Shemirani conta que as autoridades até criaram uma “prisão” para os animais apreendidos. “Ouvimos muitas histórias de horror daquele lugar”, diz. “Os animais foram mantidos por muitos dias em áreas abertas, sem comida ou água adequada, enquanto os donos dos cães passavam por todos os tipos de problemas legais”.
Os desafios econômicos do Irã após anos de sanções ocidentais também ajudam a explicar o novo projeto de lei.

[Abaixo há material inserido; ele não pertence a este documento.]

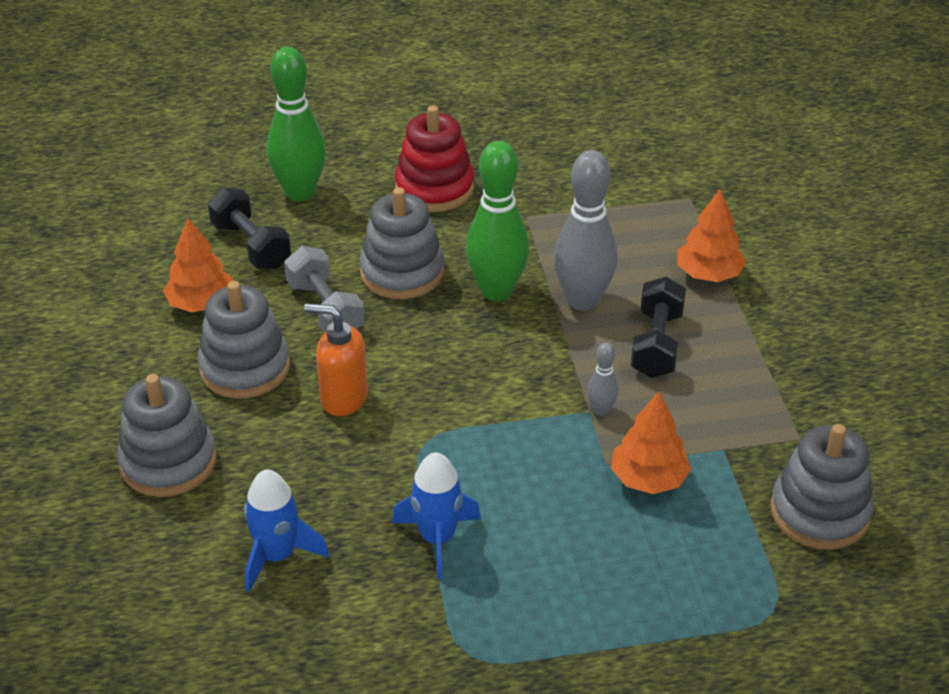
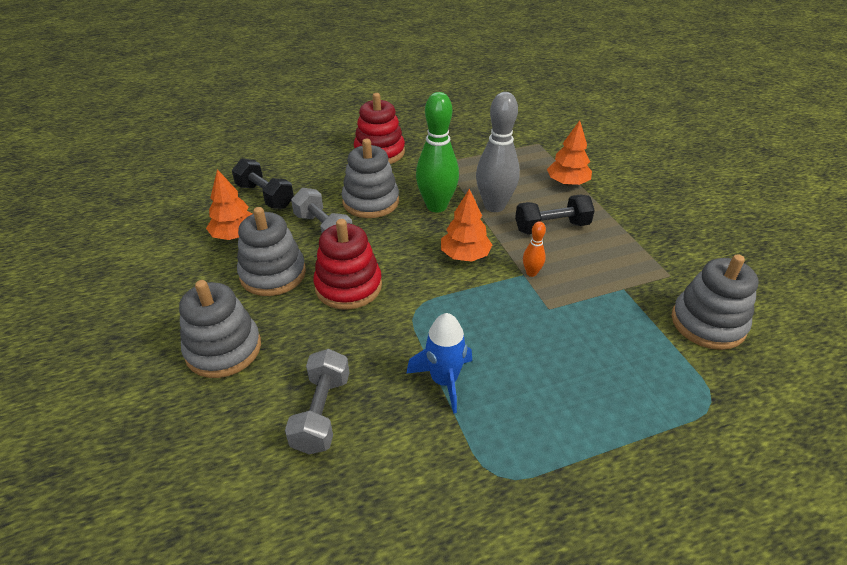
camera: 10 degrees left, 0 degrees up
(277, 556) = (322, 413): blue rocket -> grey dumbbell
(300, 192) = (293, 162): green bowling pin -> none
(343, 398) = (348, 286): orange soap dispenser -> red stacking toy
(601, 410) = (531, 273): grey bowling pin -> orange bowling pin
(648, 479) = (581, 315): orange tree -> orange tree (465, 255)
(656, 344) = (551, 227): black dumbbell -> black dumbbell turned 75 degrees clockwise

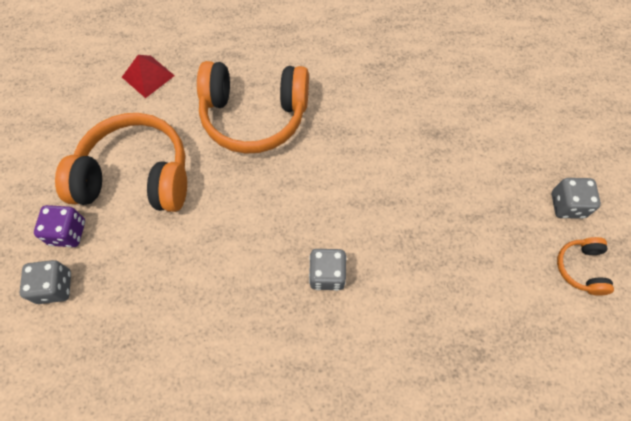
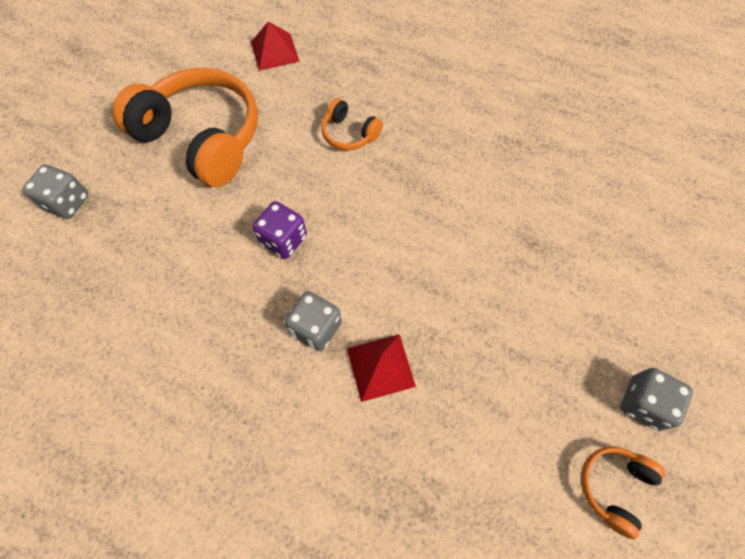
camera: 30 degrees right, 0 degrees up
(68, 233) = (111, 160): purple dice -> purple dice (283, 240)
(254, 116) = (349, 134): orange headphones -> orange headphones, size x0.45
(390, 276) = (380, 367): none -> red pyramid

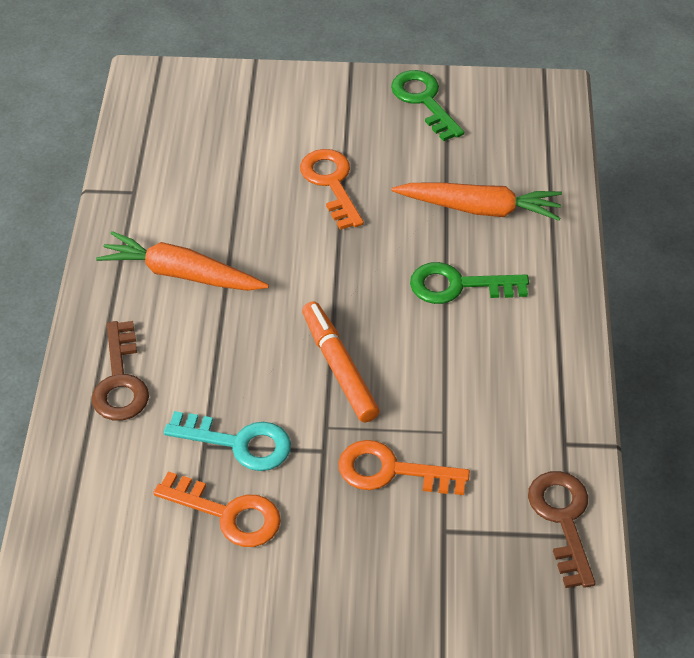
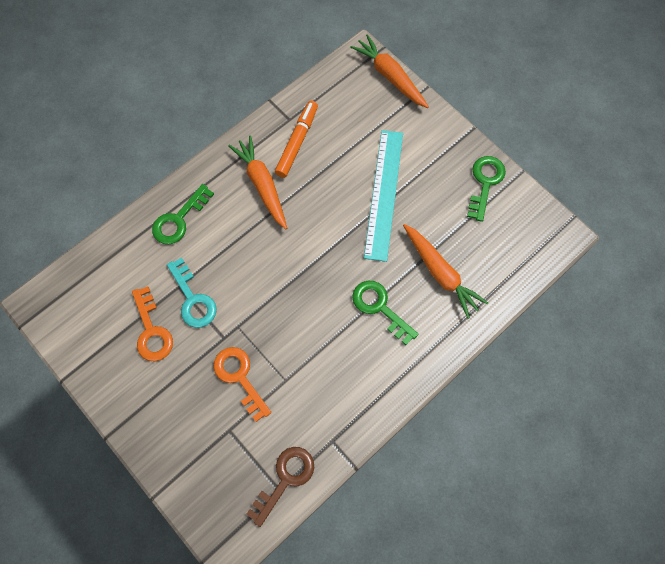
camera: 45 degrees right, 20 degrees up
(120, 381) = (179, 219): brown key -> green key
(202, 77) = (390, 76): none -> orange carrot
(331, 183) = (384, 194): orange key -> turquoise ruler
(339, 368) = (276, 301): orange marker -> orange marker (297, 142)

As autoridades proibiram a importação de alimentos para animais de estimação por mais de três anos como parte de um esforço para preservar as reservas de moeda estrangeira do país.
Em um setor dominado por marcas estrangeiras, isso significou um aumento substancial dos preços, principalmente após o surgimento de um mercado clandestino.
“Somos altamente dependentes de pessoas que contrabandeiam alimentos secretamente”, diz à BBC o proprietário de uma clínica veterinária na cidade de Mashhad. “Os preços agora são cinco vezes maiores do que há alguns meses.”
Ele alega que a ração produzida localmente não é de boa qualidade. “A qualidade é muito ruim. As fábricas usam carne ou peixe barato, até ingredientes vencidos”, diz.
Gatos
Mas a nova legislação não se destina apenas aos cães. Os gatos também estão incluídos em uma lista de animais — até crocodilos são mencionados. Isso apesar de o Irã ser o berço dos gatos persas, uma das raças mais famosas do mundo.
“Você acredita que agora os gatos persas não estão seguros em sua terra natal?”, pergunta à BBC um veterinário que vive em Teerã. “Não há lógica por trás dessa lei. Os radicais querem mostrar seus punhos de ferro para as pessoas.”
Mohebi, presidente da Associação Veterinária Iraniana, descreve o projeto de lei de “vergonhoso”. “Se o Parlamento aprovar a lei, as próximas gerações vão se lembrar de nós como pessoas que baniram cães porque são cães e baniram gatos porque são gatos.”
Pessoas como Mahsa estão genuinamente preocupadas com o futuro de seus animais de estimação. “Não ouso pedir autorização para ter meu ‘filho'”, diz ela. “E se eles recusarem meu pedido? Não posso deixá-lo na rua.” Com informações do g1.